- **Instructions for the task**
Of all the entries below, only the lines from the one with "27: (925, 349, 1.09)" up to and including the one with "49: (495, 410, 0.98)" are to be duplicated exactly.

- **Input data**
-------------------------

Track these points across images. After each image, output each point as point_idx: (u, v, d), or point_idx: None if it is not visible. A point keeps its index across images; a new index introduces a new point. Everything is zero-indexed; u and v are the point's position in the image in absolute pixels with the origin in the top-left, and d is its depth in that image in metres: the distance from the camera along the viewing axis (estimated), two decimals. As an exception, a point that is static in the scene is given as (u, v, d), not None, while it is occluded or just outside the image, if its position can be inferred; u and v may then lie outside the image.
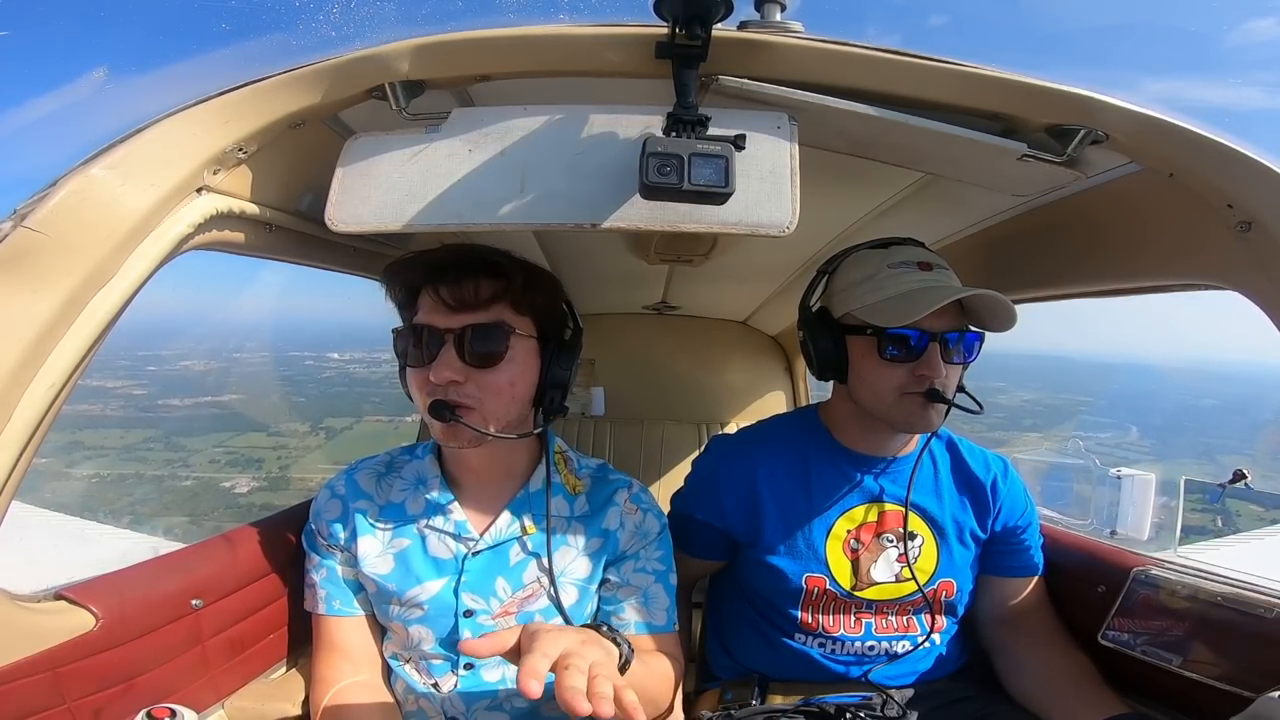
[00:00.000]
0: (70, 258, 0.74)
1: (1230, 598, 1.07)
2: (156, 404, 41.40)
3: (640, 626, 1.07)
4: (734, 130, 0.81)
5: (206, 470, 32.16)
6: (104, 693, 0.87)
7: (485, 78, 0.87)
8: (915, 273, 1.12)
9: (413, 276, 1.00)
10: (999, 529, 1.27)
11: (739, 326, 3.07)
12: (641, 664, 0.95)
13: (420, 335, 0.97)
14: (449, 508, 1.06)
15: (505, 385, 0.98)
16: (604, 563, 1.08)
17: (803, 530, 1.21)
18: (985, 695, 1.24)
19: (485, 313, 0.97)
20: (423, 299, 0.99)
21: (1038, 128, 0.91)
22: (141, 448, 34.55)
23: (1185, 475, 2.15)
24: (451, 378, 0.94)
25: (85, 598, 0.86)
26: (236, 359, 57.93)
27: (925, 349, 1.09)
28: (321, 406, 39.85)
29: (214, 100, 0.83)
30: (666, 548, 1.13)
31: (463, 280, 0.96)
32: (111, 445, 34.18)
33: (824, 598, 1.21)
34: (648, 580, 1.09)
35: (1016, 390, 43.12)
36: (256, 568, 1.11)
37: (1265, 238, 0.85)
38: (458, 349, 0.95)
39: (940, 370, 1.09)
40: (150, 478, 31.37)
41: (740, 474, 1.25)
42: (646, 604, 1.08)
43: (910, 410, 1.12)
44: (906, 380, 1.11)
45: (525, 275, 1.01)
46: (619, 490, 1.11)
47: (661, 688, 1.05)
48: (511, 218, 0.86)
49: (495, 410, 0.98)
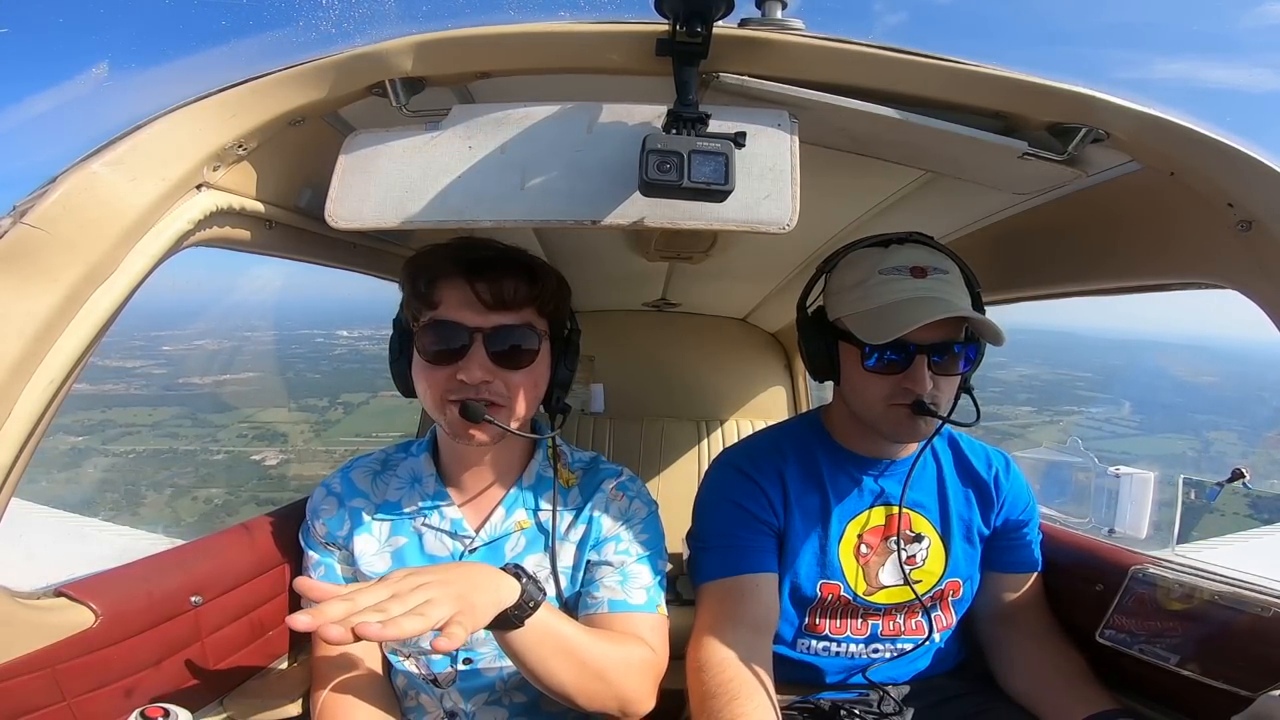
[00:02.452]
0: (70, 254, 0.74)
1: (1228, 597, 1.07)
2: (178, 382, 42.28)
3: (612, 605, 1.03)
4: (734, 128, 0.81)
5: (235, 444, 33.00)
6: (103, 689, 0.87)
7: (485, 75, 0.87)
8: (906, 280, 1.08)
9: (448, 268, 0.97)
10: (1001, 524, 1.27)
11: (739, 324, 3.07)
12: (573, 625, 0.94)
13: (444, 332, 0.96)
14: (445, 505, 1.07)
15: (529, 385, 1.00)
16: (587, 549, 1.07)
17: (820, 536, 1.19)
18: (981, 692, 1.24)
19: (517, 314, 0.97)
20: (448, 293, 0.96)
21: (1038, 126, 0.91)
22: (171, 424, 35.37)
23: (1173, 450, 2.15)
24: (484, 378, 0.94)
25: (85, 595, 0.86)
26: (249, 338, 58.43)
27: (912, 361, 1.07)
28: (337, 382, 40.60)
29: (214, 97, 0.83)
30: (654, 532, 1.10)
31: (503, 279, 0.96)
32: (141, 423, 34.98)
33: (837, 603, 1.20)
34: (628, 559, 1.06)
35: (1016, 365, 43.31)
36: (255, 565, 1.11)
37: (1265, 237, 0.85)
38: (487, 348, 0.95)
39: (925, 384, 1.06)
40: (183, 452, 32.26)
41: (770, 472, 1.20)
42: (624, 582, 1.04)
43: (896, 421, 1.10)
44: (893, 391, 1.08)
45: (554, 280, 1.02)
46: (606, 479, 1.11)
47: (608, 658, 0.95)
48: (512, 214, 0.86)
49: (519, 410, 0.99)
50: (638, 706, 0.99)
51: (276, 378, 42.88)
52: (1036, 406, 42.24)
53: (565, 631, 0.91)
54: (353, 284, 1.69)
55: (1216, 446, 38.08)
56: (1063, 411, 43.58)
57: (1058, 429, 39.74)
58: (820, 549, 1.19)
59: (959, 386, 1.14)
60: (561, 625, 0.91)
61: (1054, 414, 42.38)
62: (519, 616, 0.84)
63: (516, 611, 0.83)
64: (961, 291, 1.11)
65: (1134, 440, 37.64)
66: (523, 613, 0.84)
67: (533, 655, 0.88)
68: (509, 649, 0.88)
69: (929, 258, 1.11)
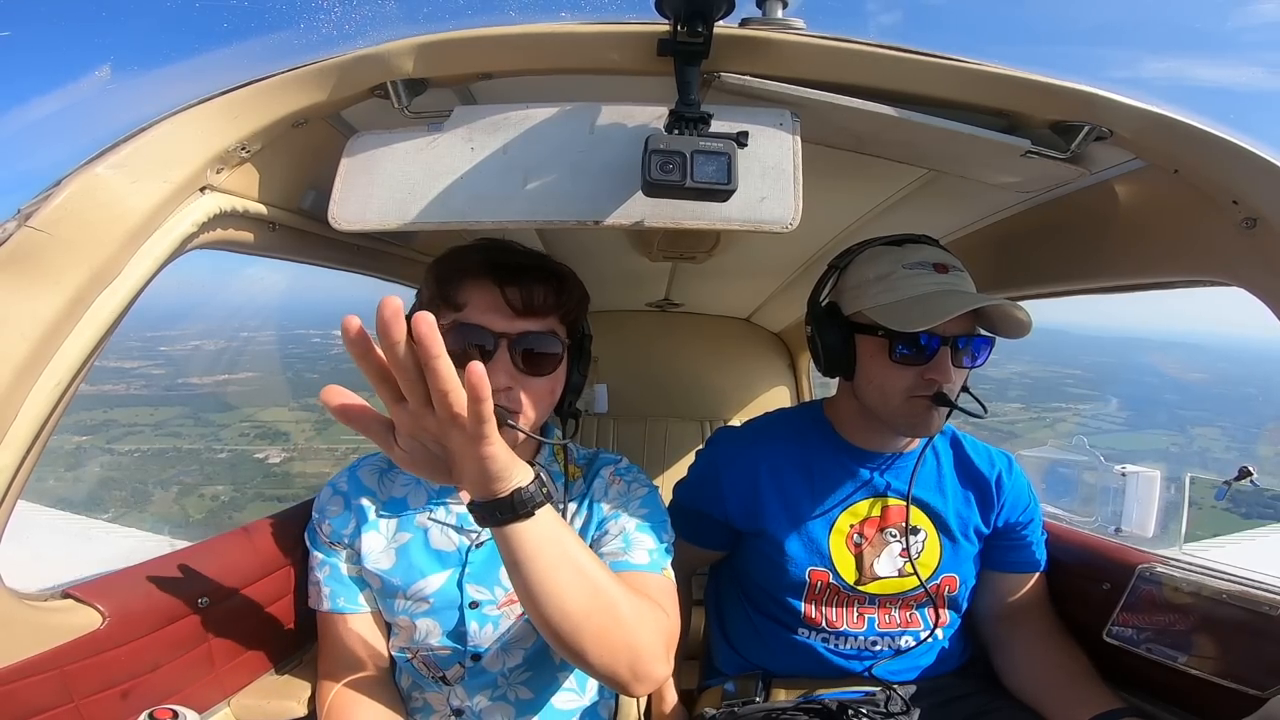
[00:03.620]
0: (74, 257, 0.74)
1: (1236, 595, 1.07)
2: (177, 383, 42.77)
3: (615, 565, 0.97)
4: (736, 127, 0.81)
5: (238, 443, 33.27)
6: (110, 691, 0.87)
7: (487, 76, 0.87)
8: (931, 275, 1.11)
9: (478, 271, 0.95)
10: (1002, 524, 1.27)
11: (742, 323, 3.07)
12: (587, 550, 0.83)
13: (469, 335, 0.94)
14: (451, 500, 1.07)
15: (548, 392, 0.99)
16: (589, 534, 1.06)
17: (806, 524, 1.22)
18: (988, 691, 1.24)
19: (543, 321, 0.96)
20: (474, 295, 0.95)
21: (1041, 124, 0.91)
22: (173, 424, 35.61)
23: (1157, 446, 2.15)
24: (507, 384, 0.93)
25: (92, 596, 0.87)
26: (246, 338, 58.80)
27: (936, 352, 1.09)
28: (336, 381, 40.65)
29: (217, 99, 0.83)
30: (654, 505, 1.08)
31: (534, 285, 0.95)
32: (144, 422, 35.23)
33: (827, 591, 1.22)
34: (629, 527, 1.03)
35: (1008, 364, 43.51)
36: (261, 566, 1.11)
37: (1270, 234, 0.85)
38: (510, 354, 0.94)
39: (950, 374, 1.09)
40: (187, 451, 32.53)
41: (743, 465, 1.26)
42: (626, 547, 1.00)
43: (915, 412, 1.12)
44: (915, 383, 1.10)
45: (579, 290, 1.02)
46: (605, 467, 1.12)
47: (622, 593, 0.83)
48: (514, 215, 0.86)
49: (538, 415, 0.99)
50: (650, 666, 0.84)
51: (275, 378, 43.27)
52: (1025, 404, 42.33)
53: (575, 543, 0.80)
54: (352, 285, 1.69)
55: (1199, 442, 38.57)
56: (1050, 408, 43.74)
57: (1043, 425, 39.97)
58: (808, 535, 1.21)
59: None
60: (572, 535, 0.81)
61: (1041, 410, 42.56)
62: (531, 500, 0.73)
63: (527, 494, 0.72)
64: (974, 289, 1.14)
65: (1119, 436, 37.84)
66: (535, 498, 0.73)
67: (540, 561, 0.75)
68: (512, 552, 0.75)
69: (947, 257, 1.15)
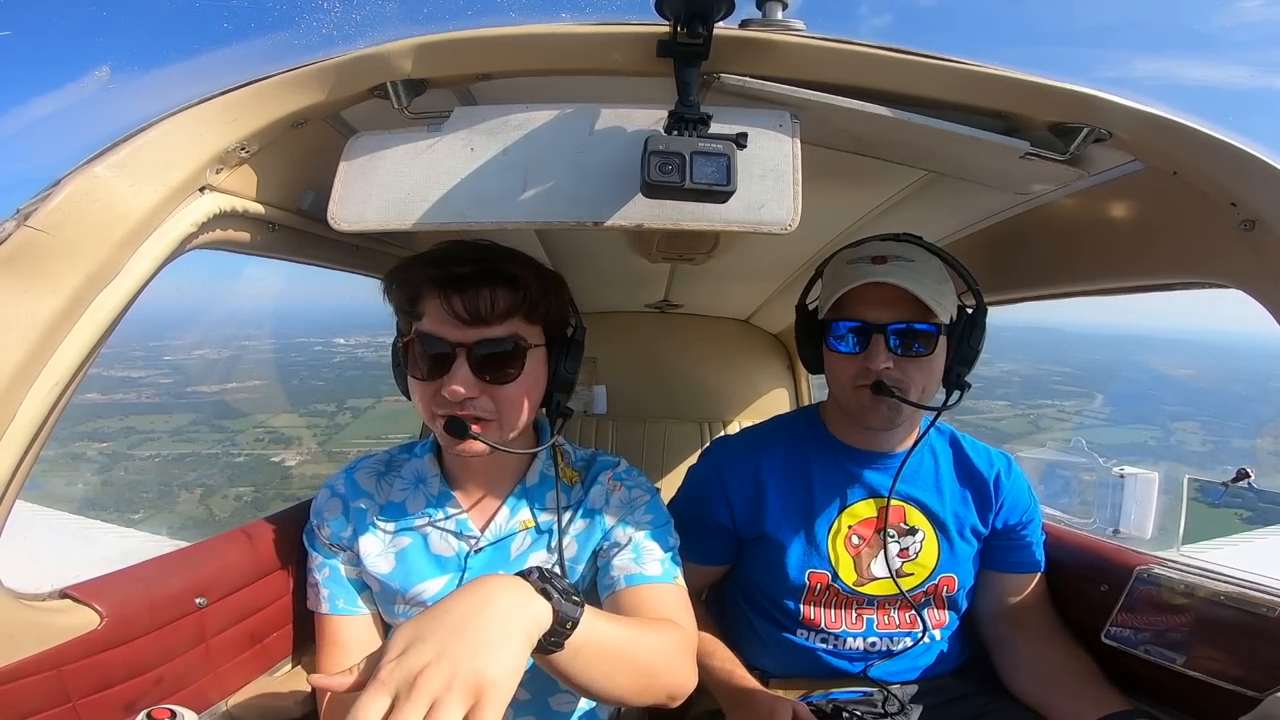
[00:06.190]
0: (73, 257, 0.74)
1: (1233, 597, 1.07)
2: (186, 390, 43.03)
3: (629, 579, 0.99)
4: (736, 128, 0.81)
5: (254, 447, 33.75)
6: (108, 691, 0.87)
7: (487, 76, 0.87)
8: (866, 266, 1.12)
9: (421, 282, 0.94)
10: (1000, 525, 1.27)
11: (741, 325, 3.07)
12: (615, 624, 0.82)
13: (428, 346, 0.93)
14: (449, 506, 1.06)
15: (520, 398, 0.97)
16: (593, 541, 1.06)
17: (805, 526, 1.22)
18: (987, 692, 1.24)
19: (500, 327, 0.93)
20: (429, 306, 0.94)
21: (1040, 126, 0.91)
22: (188, 430, 36.09)
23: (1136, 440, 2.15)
24: (466, 395, 0.92)
25: (90, 596, 0.86)
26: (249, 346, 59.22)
27: (870, 341, 1.11)
28: (341, 388, 41.48)
29: (216, 99, 0.83)
30: (657, 511, 1.09)
31: (479, 293, 0.92)
32: (160, 429, 35.70)
33: (826, 593, 1.22)
34: (637, 536, 1.03)
35: (999, 362, 43.84)
36: (260, 566, 1.11)
37: (1269, 236, 0.85)
38: (470, 364, 0.92)
39: (879, 362, 1.10)
40: (206, 455, 33.05)
41: (745, 471, 1.26)
42: (638, 558, 1.02)
43: (862, 403, 1.15)
44: (857, 373, 1.13)
45: (540, 285, 0.97)
46: (604, 470, 1.11)
47: (653, 650, 0.88)
48: (514, 216, 0.86)
49: (512, 422, 0.97)
50: (683, 691, 0.92)
51: (281, 385, 43.63)
52: (1011, 401, 42.60)
53: (608, 635, 0.80)
54: (354, 288, 1.68)
55: (1177, 436, 39.13)
56: (1035, 405, 43.99)
57: (1027, 421, 40.22)
58: (808, 538, 1.22)
59: (947, 376, 1.15)
60: (603, 630, 0.79)
61: (1027, 407, 42.84)
62: (557, 642, 0.72)
63: (554, 638, 0.72)
64: (927, 280, 1.12)
65: (1099, 431, 38.24)
66: (561, 637, 0.72)
67: (578, 670, 0.77)
68: (552, 670, 0.77)
69: (898, 249, 1.15)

-------------------------

- **Reply to the task**
27: (925, 349, 1.09)
28: (321, 406, 39.85)
29: (214, 100, 0.83)
30: (666, 548, 1.13)
31: (463, 280, 0.96)
32: (111, 445, 34.18)
33: (824, 598, 1.21)
34: (648, 580, 1.09)
35: (1016, 390, 43.12)
36: (256, 568, 1.11)
37: (1265, 238, 0.85)
38: (458, 349, 0.95)
39: (940, 370, 1.09)
40: (150, 478, 31.37)
41: (740, 474, 1.25)
42: (646, 604, 1.08)
43: (910, 410, 1.12)
44: (906, 380, 1.11)
45: (525, 275, 1.01)
46: (619, 490, 1.11)
47: (661, 688, 1.05)
48: (511, 218, 0.86)
49: (495, 410, 0.98)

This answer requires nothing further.